══ RECORDS TO PROCESS ══

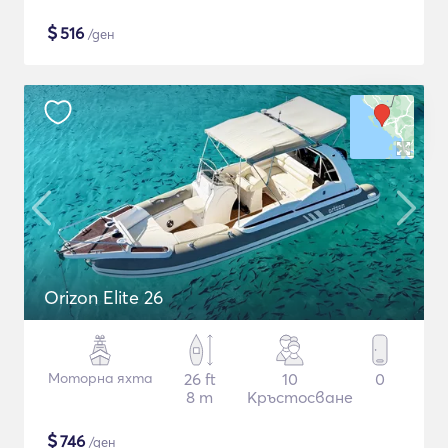
$
516
/ден
Orizon Elite 26
Моторна яхта
26 ft
10
0
8 m
Кръстосване
$
746
/ден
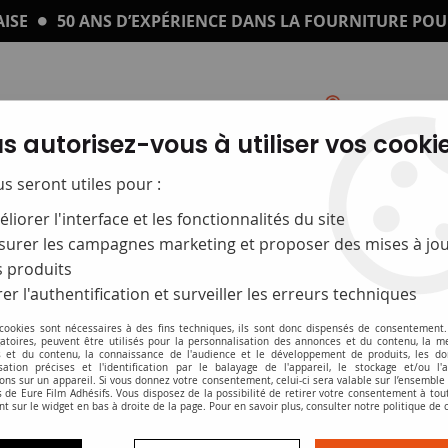
ISE
50 ANS D’EXPÉRIENCE DANS LA FOURNITURE POU
s autorisez-vous à utiliser vos cookie
Catalogue
Impression sur plexi
us seront utiles pour :
liorer l'interface et les fonctionnalités du site
urer les campagnes marketing et proposer des mises à jou
 produits
er l'authentification et surveiller les erreurs techniques
 cookies sont nécessaires à des fins techniques, ils sont donc dispensés de consentement. 
gatoires, peuvent être utilisés pour la personnalisation des annonces et du contenu, la m
 et du contenu, la connaissance de l'audience et le développement de produits, les d
isation précises et l'identification par le balayage de l'appareil, le stockage et/ou l'
ésentoir à affiches et porte-affic
ons sur un appareil. Si vous donnez votre consentement, celui-ci sera valable sur l’ensemble
 de Eure Film Adhésifs. Vous disposez de la possibilité de retirer votre consentement à to
nt sur le widget en bas à droite de la page. Pour en savoir plus, consulter notre politique de 
ations pratiques à communiquer à vos adhérents ? Vous po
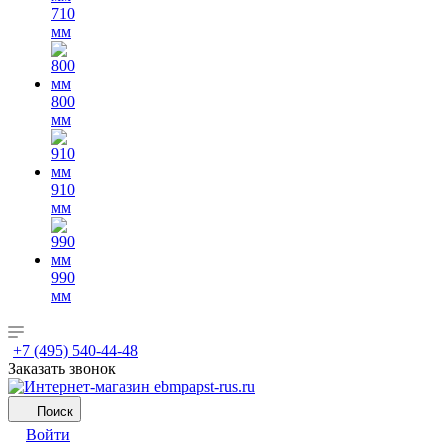
710
мм
800
мм
910
мм
990
мм
+7 (495) 540-44-48
Заказать звонок
Поиск
Войти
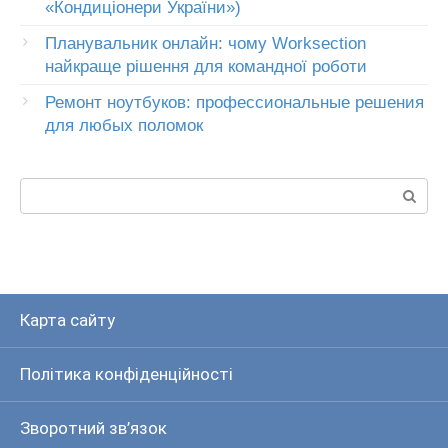
«Кондиціонери України»)
Планувальник онлайн: чому Worksection
найкраще рішення для командної роботи
Ремонт ноутбуков: профессиональные решения
для любых поломок
Пошук:
Карта сайту
Політика конфіденційності
Зворотний зв’язок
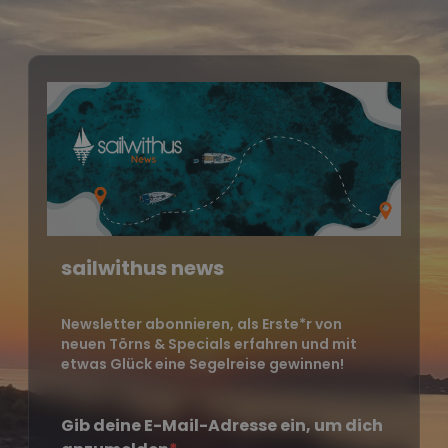
sailwithus news
Newsletter abonnieren, als Erste*r von
neuen Törns & Specials erfahren und mit
etwas Glück eine Segelreise gewinnen!
Gib deine E-Mail-Adresse ein, um dich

═══

* EXERCISE DIRECTIONS
All of the data, minus its pictures, should be repeated exactly.

* FINAL ANSWER
$
516
/ден
Orizon Elite 26
Моторна яхта
26 ft
10
0
8 m
Кръстосване
$
746
/ден
ISE
50 ANS D’EXPÉRIENCE DANS LA FOURNITURE POU
s autorisez-vous à utiliser vos cookie
Catalogue
Impression sur plexi
us seront utiles pour :
liorer l'interface et les fonctionnalités du site
urer les campagnes marketing et proposer des mises à jou
 produits
er l'authentification et surveiller les erreurs techniques
 cookies sont nécessaires à des fins techniques, ils sont donc dispensés de consentement. 
gatoires, peuvent être utilisés pour la personnalisation des annonces et du contenu, la m
 et du contenu, la connaissance de l'audience et le développement de produits, les d
isation précises et l'identification par le balayage de l'appareil, le stockage et/ou l'
ésentoir à affiches et porte-affic
ons sur un appareil. Si vous donnez votre consentement, celui-ci sera valable sur l’ensemble
 de Eure Film Adhésifs. Vous disposez de la possibilité de retirer votre consentement à to
nt sur le widget en bas à droite de la page. Pour en savoir plus, consulter notre politique de 
ations pratiques à communiquer à vos adhérents ? Vous po
710
мм
800
мм
910
мм
990
мм
+7 (495) 540-44-48
Заказать звонок
Поиск
Войти
«Кондиціонери України»)
Планувальник онлайн: чому Worksection
найкраще рішення для командної роботи
Ремонт ноутбуков: профессиональные решения
для любых поломок
Пошук:
Карта сайту
Політика конфіденційності
Зворотний зв’язок
sailwithus news
Newsletter abonnieren, als Erste*r von
neuen Törns & Specials erfahren und mit
etwas Glück eine Segelreise gewinnen!
Gib deine E-Mail-Adresse ein, um dich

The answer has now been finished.